I think Glynndah has the nub here. Great, great film, and the best of the adaptations to the screen of King's stories.

The Shining missed the point of the story completely. The story was about a Bad Place, where bad things must happen. It was the place which eroded and destroyed the people in King's story. In the movie, the dude was someone who would have been a whacko in any place whatever. The casting decision to star Nicholson showed that the people making it had no concept what the story was about.
 
I seem to remember King saying, in Danse Macabre, that the possession part was really about alcoholism.
 
SlickTony said:
I seem to remember King saying, in Danse Macabre, that the possession part was really about alcoholism.

Of which he would know. Isn't he an alcoholic?
 
Lauren Hynde said:
The Shawshank Redemption is the only I'd consider, even though it's inspired on a short-story and not a novel.
Novels are too long and complex for the movie format. Much must be excised to bring a novel to the form.
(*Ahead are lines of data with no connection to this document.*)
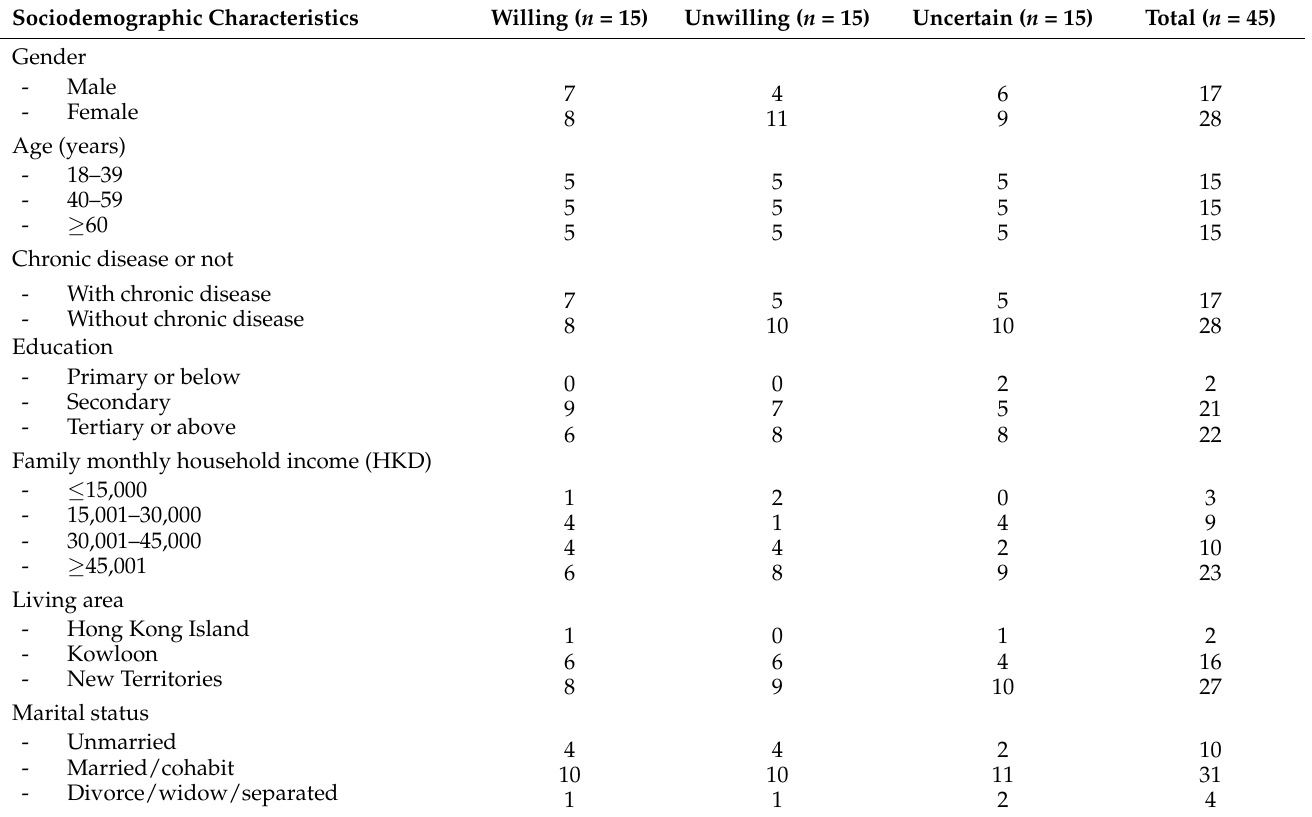
Table 1. Sociodemographic characteristics of participants ( n =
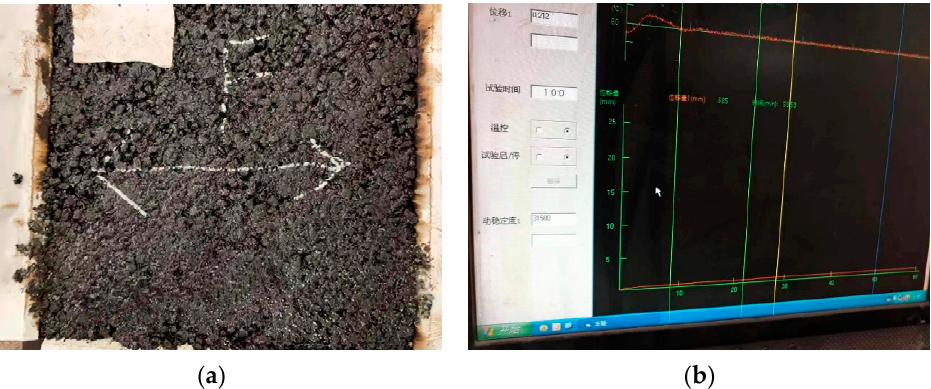
Figure 11. Road surface sliding resistance test: ( a ) test direction; ( b ) total rutting slab deformation.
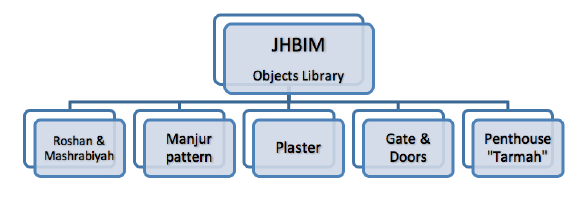
Figure 6. JHBIM objects library layout.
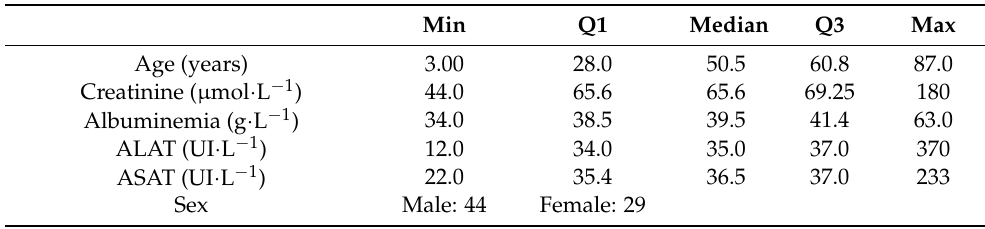
Table 4. Individual covariate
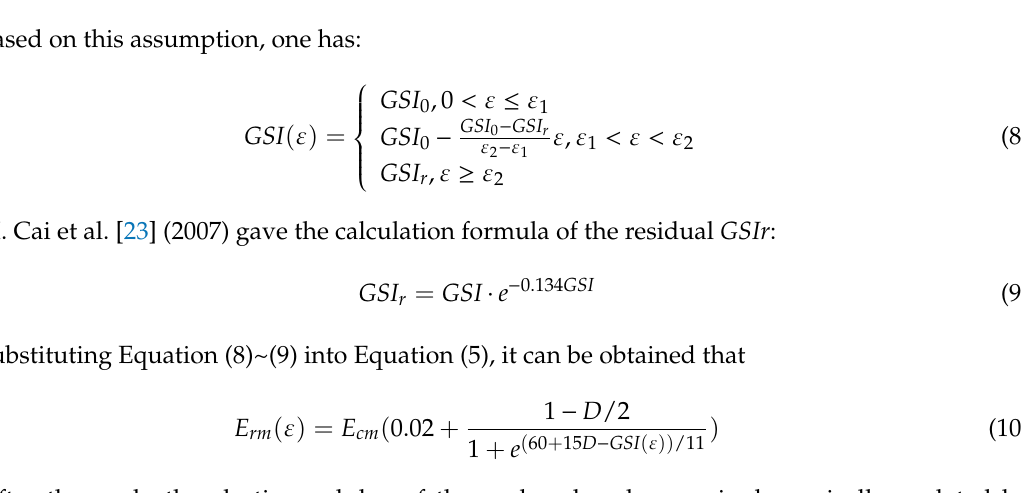
Figure 7. Relationship between Geological Strength Index (GSI) and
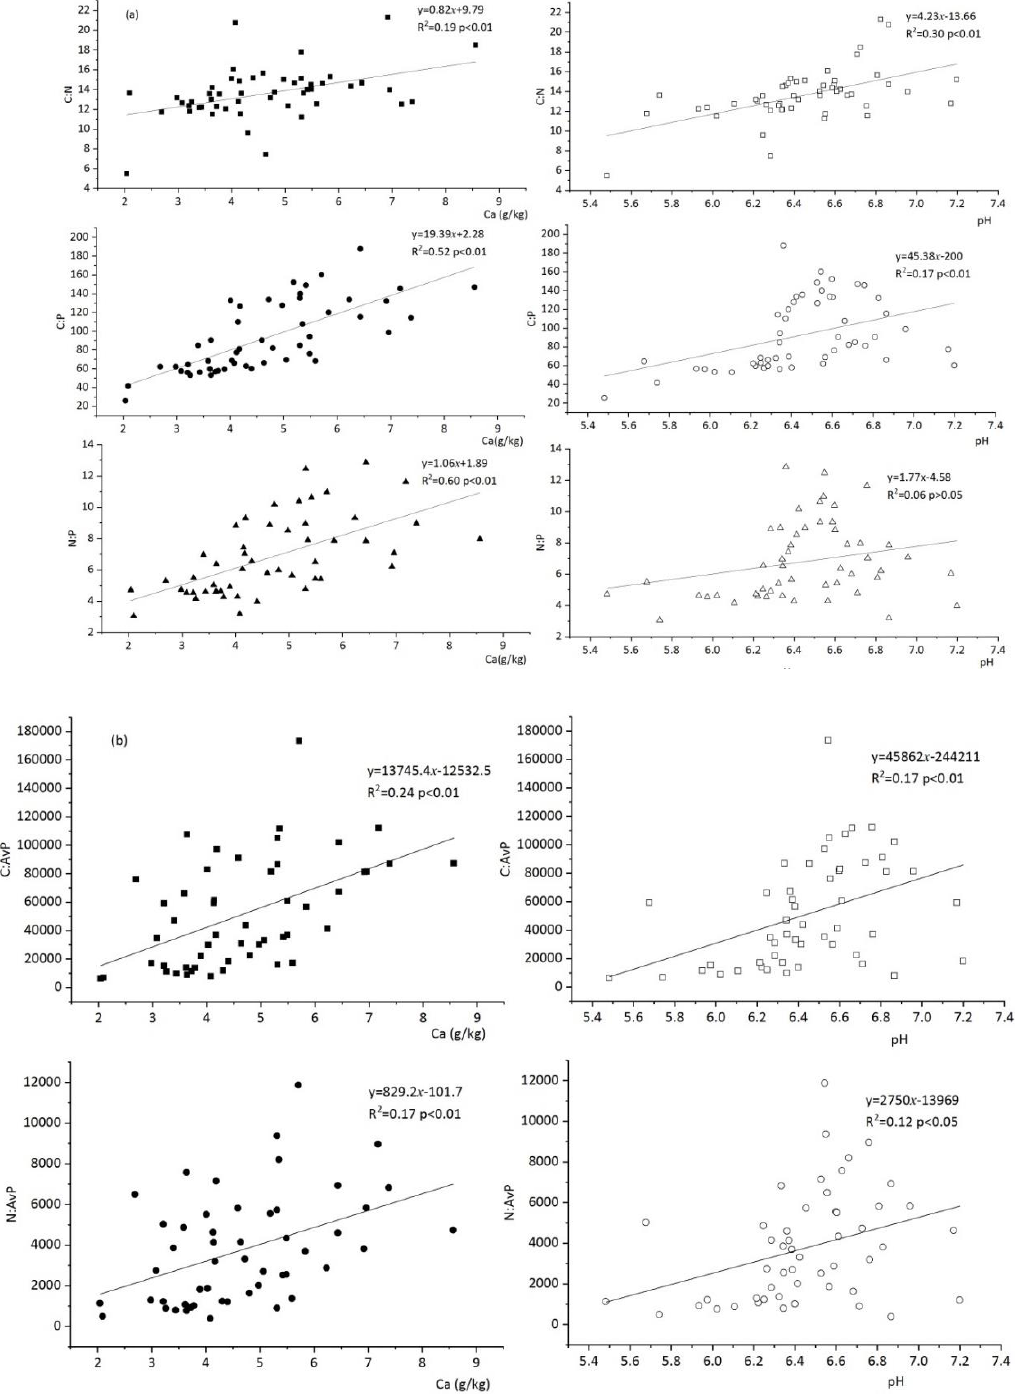
Figure 4. The relationship between Ca, pH, and C, N, and P stoichiometry. ( a ): The relationship 213 between Ca, pH, and C:N, C:P and N:P; ( b ): The relationship between Ca, pH, and C:AvP, N:AvP. 214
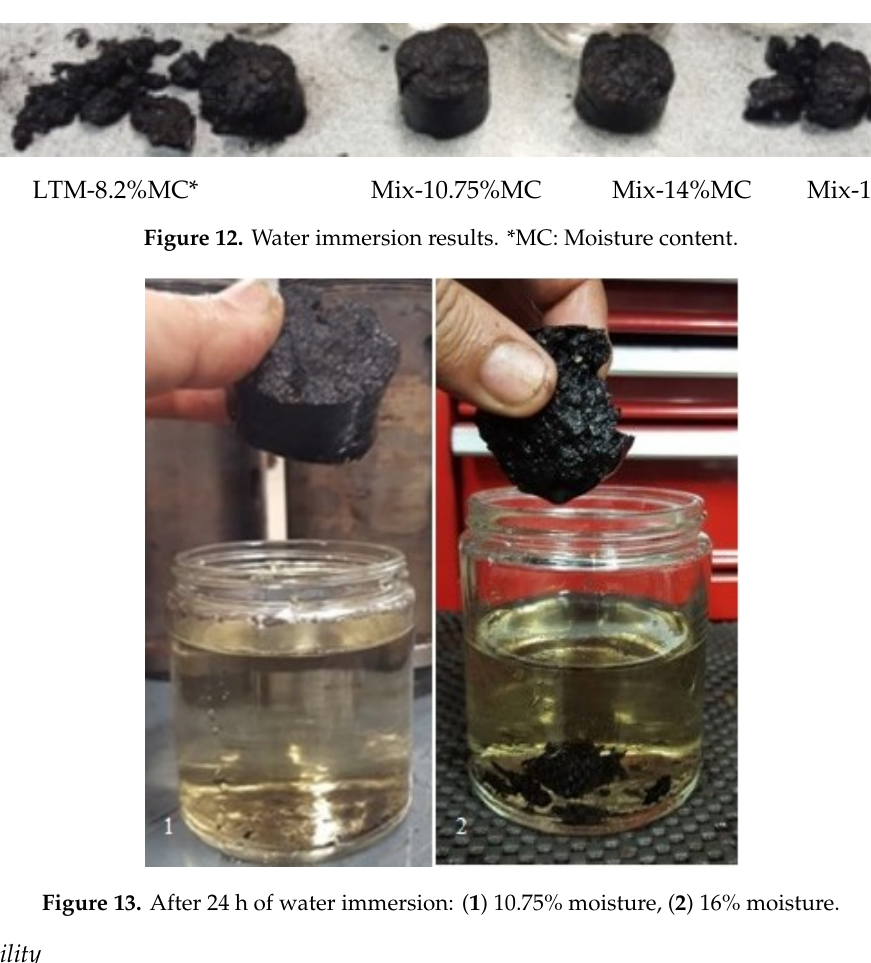
Figure 11. Water gain after immersion vs. feed moisture content for two test periods.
The Man Who Would Be King is about the correct length. So is the Shawshank Redemption, or Stand By Me. Novella length works have the best chance of making a movie with all the elements still present.
 
SlickTony said:
He has an addictive personality. He had problems with concaine, too, IIRC.

Yeah, I heard something about that. Seems that addictions, a little madness, etc, go hand-in-hand with being creative.

*smoking my cigarette and listening to the voices in my head*
 
Shawshank is without a doubt the best movie in the bunch...
 
It's a pretty good trick to get an audience rooting for the guy lying in wait to commit the political assassination, going, "For God's sake! Kill him! Kill him!"
 
I'm going to say Shawshank wins it for me, but Dolores Claiborne is a pretty close second. It seems anything with either Christopher Plummer, Jennifer Jason Leigh, David Strathairn, John C. Reilly, Eric Bogosian, or Kathy Bates is good. And there they all are in the same movie. I so wanted to kick the shit out of Strathairn's character, Joe. The movie is also a perfect example of how to seemlessly balance multiple flashbacks that keep building the psychology and suspense of the narrative.

As for the worse King movie - Dreamcatcher. I did not read the book, but the movie was just a complete disaster despite all the talent behind it.
 
starrkers said:
Just agreein'

One of his best moments . . . the scene in True Romance . . . he didn't even have to say anything, just watching the expressions on his face was enough.

'Course, he was playing off of Dennis Hopper, whom I also happen to love.